To start with, the TPP swing is calculated as the percentage change in vote of the two major parties. Hence if a seat moves from 50% to 55%, it’s had a 5% swing.
If we have 3 seats that are, in ALP/Coalition terms: 40/60, 50/50 and 60/40 and the average swing in these seats is 5%, if the people that are changing their vote are drawn randomly from those three seats, we would expect that the seat with a higher proportion of coalition voters will have more Coalition votes that changed, and the seat with less coalition voters would have less coalition votes that changed.
This is simply as a result of a random distribution of Coalition voters changing their votes. As a result, the 60/40 seat would have (0.05*40*2)-40 coalition voters = 36, and (0.05*40*2)+60 ALP voters = 64.
Doing this for the 50/50 seat we end up with a TPP of 55/45 and for the 40/60 seat we end up with a TPP of 46/54. The seats with a larger number of coalition voters swing more, on a given uniform swing to the ALP (here 5%) than seats with a smaller number of Coalition voters. This is played out in nearly every Newspoll marginal seat/safe government seat/safe ALP seat estimate and most elections.
If we apply the various State swings using the same methodology to the 139 seats we are looking at here, we end up with the following
|Actual Newspoll Swing||9.2||11||9.1||9.4||4.4|
The Calculated Swing is (using NSW as an example) what the average swing in NSW is calculated as after we’ve applied the Newspoll estimate to the individual seats using the methodology outlined above. Notice how it’s higher by a bit across the board? That’s the variation in the uniform swing interfering. So we can adjust the swing downward for this by multiplying the Actual Newspoll Swing by the ratio of the Actual Newspoll Swing to our Calculated Swing. This gives us our Adjusted Swing. When we apply our adjusted swing to all 139 seats, the State averages of the seats all tally up to the actual Newspoll state estimates. By doing this, we are choosing to minimise the size of the swing we use to account for the small variance in the random distribution of changing voters that Newspoll is picking up in their polling.

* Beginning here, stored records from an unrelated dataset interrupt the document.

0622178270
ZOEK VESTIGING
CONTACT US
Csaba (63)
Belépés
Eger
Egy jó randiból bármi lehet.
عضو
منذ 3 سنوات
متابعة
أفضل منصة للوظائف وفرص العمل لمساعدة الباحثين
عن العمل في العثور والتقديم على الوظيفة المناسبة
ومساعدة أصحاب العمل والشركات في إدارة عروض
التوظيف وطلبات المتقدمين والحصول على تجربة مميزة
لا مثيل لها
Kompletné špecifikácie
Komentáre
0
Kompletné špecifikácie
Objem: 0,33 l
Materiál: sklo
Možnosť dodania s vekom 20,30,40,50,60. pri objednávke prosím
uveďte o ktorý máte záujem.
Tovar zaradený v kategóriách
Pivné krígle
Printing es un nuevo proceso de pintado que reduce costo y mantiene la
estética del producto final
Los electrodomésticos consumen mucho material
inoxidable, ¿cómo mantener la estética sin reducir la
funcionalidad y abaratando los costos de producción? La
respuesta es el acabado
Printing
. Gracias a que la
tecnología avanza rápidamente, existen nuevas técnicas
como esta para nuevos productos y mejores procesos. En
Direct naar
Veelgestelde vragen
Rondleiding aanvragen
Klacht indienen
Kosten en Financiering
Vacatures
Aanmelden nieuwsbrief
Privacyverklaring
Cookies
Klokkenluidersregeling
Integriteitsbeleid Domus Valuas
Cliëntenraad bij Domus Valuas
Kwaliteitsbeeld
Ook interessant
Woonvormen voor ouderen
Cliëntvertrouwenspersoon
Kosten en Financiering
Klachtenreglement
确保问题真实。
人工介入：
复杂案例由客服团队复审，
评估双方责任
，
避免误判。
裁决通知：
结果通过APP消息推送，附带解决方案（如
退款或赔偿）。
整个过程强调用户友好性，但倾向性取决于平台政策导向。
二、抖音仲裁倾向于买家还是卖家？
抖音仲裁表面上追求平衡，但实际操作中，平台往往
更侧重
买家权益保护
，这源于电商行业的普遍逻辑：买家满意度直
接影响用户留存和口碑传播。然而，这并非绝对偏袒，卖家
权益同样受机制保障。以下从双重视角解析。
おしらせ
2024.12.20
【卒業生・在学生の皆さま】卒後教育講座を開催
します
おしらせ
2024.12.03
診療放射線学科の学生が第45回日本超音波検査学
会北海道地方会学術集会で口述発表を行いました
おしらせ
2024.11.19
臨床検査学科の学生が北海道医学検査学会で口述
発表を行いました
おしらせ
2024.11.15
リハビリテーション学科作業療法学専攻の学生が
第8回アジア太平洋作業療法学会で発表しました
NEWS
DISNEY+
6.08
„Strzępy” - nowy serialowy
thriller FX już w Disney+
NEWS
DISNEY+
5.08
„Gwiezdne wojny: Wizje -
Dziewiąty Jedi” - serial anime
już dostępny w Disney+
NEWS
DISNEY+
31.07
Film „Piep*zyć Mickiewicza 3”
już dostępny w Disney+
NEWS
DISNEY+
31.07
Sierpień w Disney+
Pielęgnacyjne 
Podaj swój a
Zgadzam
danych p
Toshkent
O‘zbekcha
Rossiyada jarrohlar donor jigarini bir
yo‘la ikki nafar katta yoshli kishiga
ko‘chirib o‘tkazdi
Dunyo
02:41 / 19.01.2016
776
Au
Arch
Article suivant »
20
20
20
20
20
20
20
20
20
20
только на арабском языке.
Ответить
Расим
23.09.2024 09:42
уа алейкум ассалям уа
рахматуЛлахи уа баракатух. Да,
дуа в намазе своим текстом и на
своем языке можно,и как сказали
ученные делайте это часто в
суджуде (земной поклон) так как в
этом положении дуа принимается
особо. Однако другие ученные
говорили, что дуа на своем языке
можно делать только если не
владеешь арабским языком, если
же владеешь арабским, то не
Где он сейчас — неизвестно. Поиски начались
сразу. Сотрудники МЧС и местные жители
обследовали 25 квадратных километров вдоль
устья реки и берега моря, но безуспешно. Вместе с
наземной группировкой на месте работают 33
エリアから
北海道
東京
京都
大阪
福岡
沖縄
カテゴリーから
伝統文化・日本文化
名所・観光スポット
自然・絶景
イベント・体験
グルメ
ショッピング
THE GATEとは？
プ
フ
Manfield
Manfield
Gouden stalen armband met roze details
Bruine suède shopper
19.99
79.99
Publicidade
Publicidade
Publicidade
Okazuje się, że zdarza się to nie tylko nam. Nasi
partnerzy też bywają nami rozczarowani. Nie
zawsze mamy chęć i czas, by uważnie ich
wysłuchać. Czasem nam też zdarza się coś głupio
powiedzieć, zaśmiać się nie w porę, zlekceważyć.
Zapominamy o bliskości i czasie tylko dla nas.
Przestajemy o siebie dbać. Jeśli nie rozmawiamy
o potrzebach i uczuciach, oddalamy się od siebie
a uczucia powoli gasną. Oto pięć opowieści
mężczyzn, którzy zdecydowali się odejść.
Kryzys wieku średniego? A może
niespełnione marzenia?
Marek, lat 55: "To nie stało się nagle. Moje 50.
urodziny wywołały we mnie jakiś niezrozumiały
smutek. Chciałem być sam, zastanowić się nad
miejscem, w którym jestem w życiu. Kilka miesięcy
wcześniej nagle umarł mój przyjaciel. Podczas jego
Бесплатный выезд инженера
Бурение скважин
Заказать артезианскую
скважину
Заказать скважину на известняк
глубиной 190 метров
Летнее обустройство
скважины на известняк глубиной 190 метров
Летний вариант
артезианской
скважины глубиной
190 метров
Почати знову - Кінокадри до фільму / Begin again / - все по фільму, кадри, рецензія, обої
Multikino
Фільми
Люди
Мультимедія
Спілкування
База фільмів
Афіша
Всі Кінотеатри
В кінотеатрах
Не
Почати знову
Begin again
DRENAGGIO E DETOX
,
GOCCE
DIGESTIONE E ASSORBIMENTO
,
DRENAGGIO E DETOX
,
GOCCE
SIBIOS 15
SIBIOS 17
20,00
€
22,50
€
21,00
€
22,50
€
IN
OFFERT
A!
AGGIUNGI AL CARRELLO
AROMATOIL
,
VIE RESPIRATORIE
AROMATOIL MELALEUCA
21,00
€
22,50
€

We can see how the minimising of the swing plays out by comparing our results in three seat types against the Newspoll results for the three seat types:
|Newspoll Swing||Our Swing|
|Marginal Seat Swing||8.3||8.14|
|Safe Government Seat Swing||11.6||10.18|
|Safe ALP Seat Swing||7.1||6.83|
We are smaller in every case of the three seat types, but bang on the State and National average swings. So now we have our conservative estimate that is actually well within the Newspoll estimates, we can apply that to the 139 seats in our list to get an approximation of how the election results would have looked had an election been held between July and September. Remember, as we are using a slightly smaller set of swings than Newspoll, this is a slightly conservative estimate. Instead of all 139 seats, we’ll just look at those seats where the ALP TPP vote was estimated to be above 48%
|Division||State||04 Election||Current TPP Estimate||Swing|
Let me also provide evidence from the last three elections on the basis of the random distribution of voter change. If we run a simple scatter against the size of the swing in seats vs the margin those seats were held by, and a run a simple regression through them, we get:
The Margin axis on the bottom is positive for Coalition seats and negative for ALP seats. So an ALP seat with a margin of 5% would be represented as -5 in the chart, and a Coalition seat on a 5% margin would be +5 in the chart. Likewise with the swing, a positive swing means a swing to the Coalition, and a negative swing is a swing to the ALP. The red line is the regression which helps show the general relationship between margins and swings. There is certainly lot’s of variance there – that’s why we adjusted our swings downward in the above estimates to accommodate for the general consequences of the variance at a state level. The scatters are also quite interesting in their own way.